# Source text:
Greidinger would rather saw off a sacred branch of Israeli planning: the division of territory between cities, regional councils and the agricultural sector: the kibbutzim and moshavim. This division seriously hinders many urban locales.

In the case of Jerusalem it takes a number of forms. Around and even inside the city there are four moshavim and one kibbutz. Different laws apply to them than to the rest of Jerusalem, giving rise to planning anomalies.

Moshav Ora at the top of Lavan Ridge in Jerusalem.Credit: Emil Salman

For example, two moshavim, Ora and Aminadav, are perched atop the ridge on the slopes where the Lavan Ridge neighborhood is to be built. Planning free of restrictions by the Israeli land regime would opt for a dense neighborhood atop the ridge, creating natural contiguity with the neighborhoods of Kiryat Hayovel and Kiryat Menachem. But the two moshavim, with their very low construction density, are in the way.

Accordingly, a dense-neighborhood solution isn’t even under consideration. The moshavim and regional councils won’t let the moshavim be annexed to the city and subjected to dense urban construction.

“The land regime is creating extreme anomalies here,” Greidinger says. “In terms of pure planning, the Ora-Aminadav ridge could be used for urban construction, continuing Kiryat Menachem, but we need to build in a weird way, on the incline below Lavan Ridge. It’s called a ridge, but the ridge itself is taken, and the construction will take place on the slopes.”

Two problems arise from this state of affairs, Greidinger says. First, obviously, the land won’t be exploited efficiently. Second, families are effectively encouraged to leave the city and the construction of private houses is bolstered. In the long run, that will aggravate the problem.

“Maybe in the Negev it’s still possible to consider other options, of small, low-density communities, but in the metropolitan areas a way needs to be found to exploit the land efficiently as possible,” he says. “I’m not, heaven forbid, against the kibbutzim and moshavim – I myself am from a kibbutz, but we have to be aware of the country’s needs in the coming decades …. We need a new kind of agreement between the burgeoning cities and their neighboring rural communities for efficient, joint planning.”

(Saved items)
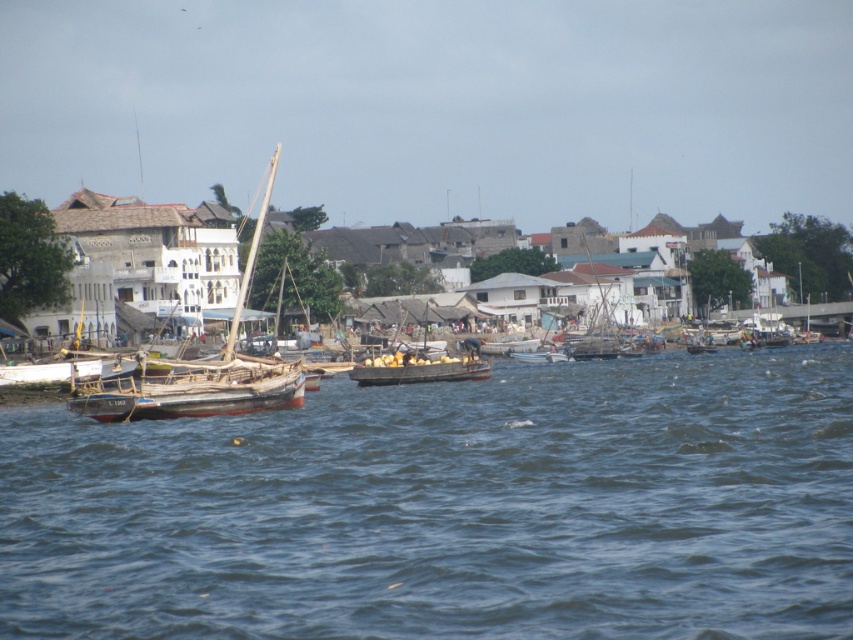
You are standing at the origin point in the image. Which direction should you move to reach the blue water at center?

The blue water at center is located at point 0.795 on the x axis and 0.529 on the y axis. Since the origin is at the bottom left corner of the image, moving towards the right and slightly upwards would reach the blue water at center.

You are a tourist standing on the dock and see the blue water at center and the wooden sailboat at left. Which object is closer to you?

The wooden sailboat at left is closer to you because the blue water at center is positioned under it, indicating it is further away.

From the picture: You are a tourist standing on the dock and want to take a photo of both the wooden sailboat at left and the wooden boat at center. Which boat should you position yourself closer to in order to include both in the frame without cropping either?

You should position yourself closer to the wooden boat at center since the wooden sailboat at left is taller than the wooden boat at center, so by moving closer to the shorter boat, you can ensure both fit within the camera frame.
* * *
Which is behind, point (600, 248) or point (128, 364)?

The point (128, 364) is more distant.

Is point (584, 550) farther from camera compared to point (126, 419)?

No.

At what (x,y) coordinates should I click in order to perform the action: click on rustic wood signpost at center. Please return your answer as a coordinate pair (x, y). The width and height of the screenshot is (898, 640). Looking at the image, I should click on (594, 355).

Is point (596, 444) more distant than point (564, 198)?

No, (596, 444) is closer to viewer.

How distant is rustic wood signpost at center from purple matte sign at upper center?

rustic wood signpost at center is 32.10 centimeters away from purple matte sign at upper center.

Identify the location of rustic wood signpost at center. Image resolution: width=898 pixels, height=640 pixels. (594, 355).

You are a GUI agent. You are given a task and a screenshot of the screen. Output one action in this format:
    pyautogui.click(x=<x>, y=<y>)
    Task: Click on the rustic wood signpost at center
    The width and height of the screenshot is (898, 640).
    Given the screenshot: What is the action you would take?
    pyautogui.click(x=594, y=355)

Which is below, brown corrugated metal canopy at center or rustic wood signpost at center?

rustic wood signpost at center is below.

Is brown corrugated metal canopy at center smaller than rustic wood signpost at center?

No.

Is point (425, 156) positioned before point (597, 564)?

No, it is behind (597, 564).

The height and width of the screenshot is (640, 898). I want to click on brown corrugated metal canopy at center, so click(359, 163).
* * *
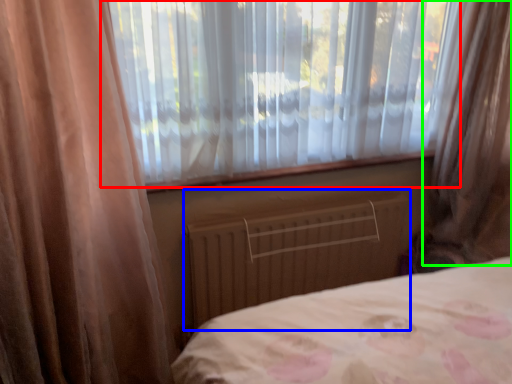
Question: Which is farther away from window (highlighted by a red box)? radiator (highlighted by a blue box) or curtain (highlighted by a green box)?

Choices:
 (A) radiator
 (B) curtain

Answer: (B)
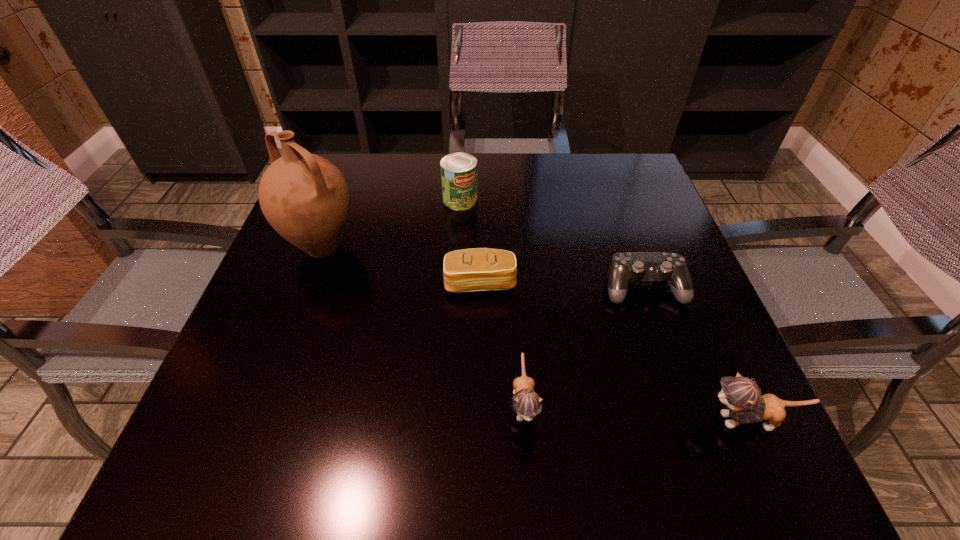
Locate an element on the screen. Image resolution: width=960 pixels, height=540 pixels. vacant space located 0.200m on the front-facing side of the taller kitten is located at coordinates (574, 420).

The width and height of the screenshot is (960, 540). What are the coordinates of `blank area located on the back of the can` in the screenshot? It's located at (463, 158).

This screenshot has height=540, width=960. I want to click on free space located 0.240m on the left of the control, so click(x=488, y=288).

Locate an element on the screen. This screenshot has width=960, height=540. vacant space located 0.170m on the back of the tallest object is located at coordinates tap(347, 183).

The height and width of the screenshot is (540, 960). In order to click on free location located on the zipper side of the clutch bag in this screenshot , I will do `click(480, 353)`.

# Work to complete:
Pick up the article on Jerusalem's planning and its moshavim after its final sentence and write the next part.

# Answer:
East Jerusalem's Isawiyah neighborhood.Credit: Emil Salman

To some, “efficient planning” and “Jerusalem” might sound like contradictory terms. The city lacks an updated master plan. The reason: Former Interior Minister Eli Yishai refused to sign off on a master plan because right-wingers persuaded him that it went too far in granting building options for the Arab community.

“The proximity of national politics to local politics is affecting planning procedures in Jerusalem. The Israeli government and the politicians can’t maintain Israeli sovereignty over all Jerusalem’s territories while not allocating all the resources,” Greidinger says.

“The result is a dissonance that’s very hard to accept. Either the eastern city is part of Jerusalem or it isn’t. If it’s an area under Israeli sovereignty, we have to let it subsist, expand and maintain an economy. You can’t say ‘it’s ours but we’re not allowing this.’”

Jerusalem's "three towers" seen when approaching from the east: the A-Tur church, Augusta Victoria Hospital and Hebrew University’s Mount Scopus campus. Credit: Emil Salman

Against this backdrop, a flagship project that Greidinger takes pride in is the new master plan for Isawiyah, one of the grimmest East Jerusalem neighborhoods, where most dwellings were built without construction permits and planning. The new master plan, drawn up by architect Ari Cohen, provides an innovative model for addressing East Jerusalem’s planning and construction problems.

“The question is how to implement a statutory plan in such a chaotic locale,” he asks and immediately answers: “We realized that it’s impossible to create one plan for the whole neighborhood; what’s needed are plans that address every lot and building. We divided the neighborhood into dozens of small sectors, each with three or four buildings.

“The residents have to organize to submit a building plan and then be issued a construction permit in a rapid process. We’ve found nothing like this plan anywhere else in the country. If it works in Isawiyah, it will work in other neighborhoods.”